[Work to be completed]: Each line from the one containing "right shoulder: (211, 455)" to the end of the records below should be restated word for word; please leave out all other lines.

[Supplied data]:
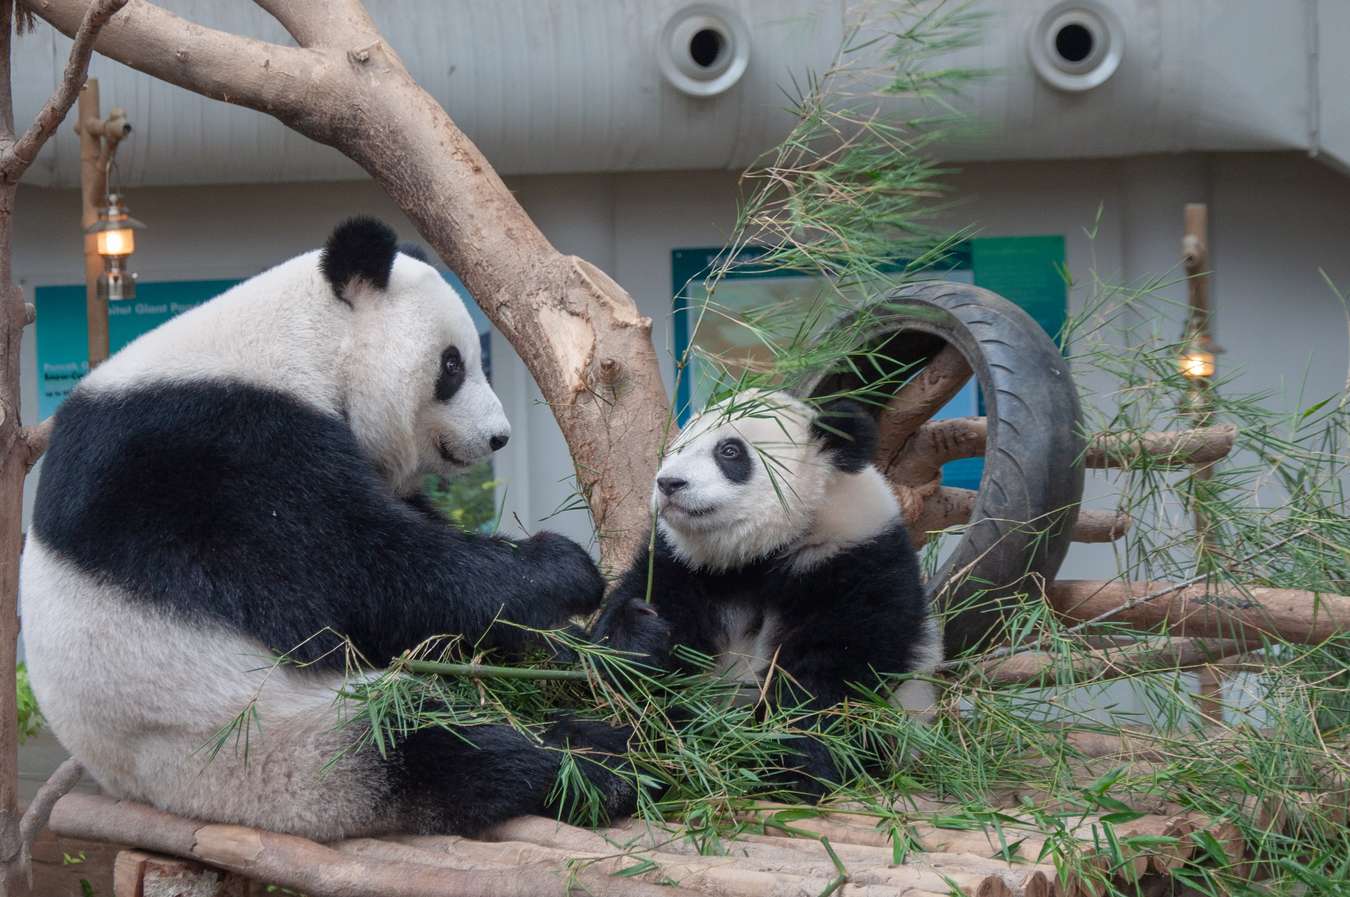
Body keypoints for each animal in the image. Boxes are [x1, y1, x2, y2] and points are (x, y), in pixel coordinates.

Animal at [18, 217, 634, 842]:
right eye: (452, 365)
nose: (498, 436)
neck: (295, 345)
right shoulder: (211, 455)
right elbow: (360, 575)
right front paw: (562, 569)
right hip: (269, 745)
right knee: (428, 743)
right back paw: (590, 770)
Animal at [594, 389, 939, 794]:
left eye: (729, 452)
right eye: (679, 448)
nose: (669, 483)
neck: (757, 557)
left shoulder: (856, 563)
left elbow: (833, 675)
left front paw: (782, 761)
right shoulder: (685, 566)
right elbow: (625, 650)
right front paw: (639, 638)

[Exercise response]:
right shoulder: (211, 455)
right elbow: (360, 575)
right front paw: (562, 569)
right hip: (269, 745)
right knee: (428, 743)
right back paw: (590, 770)
Animal at [594, 389, 939, 794]:
left eye: (729, 452)
right eye: (679, 448)
nose: (669, 483)
neck: (757, 557)
left shoulder: (856, 563)
left elbow: (833, 675)
left front paw: (782, 761)
right shoulder: (685, 566)
right elbow: (625, 650)
right front paw: (639, 638)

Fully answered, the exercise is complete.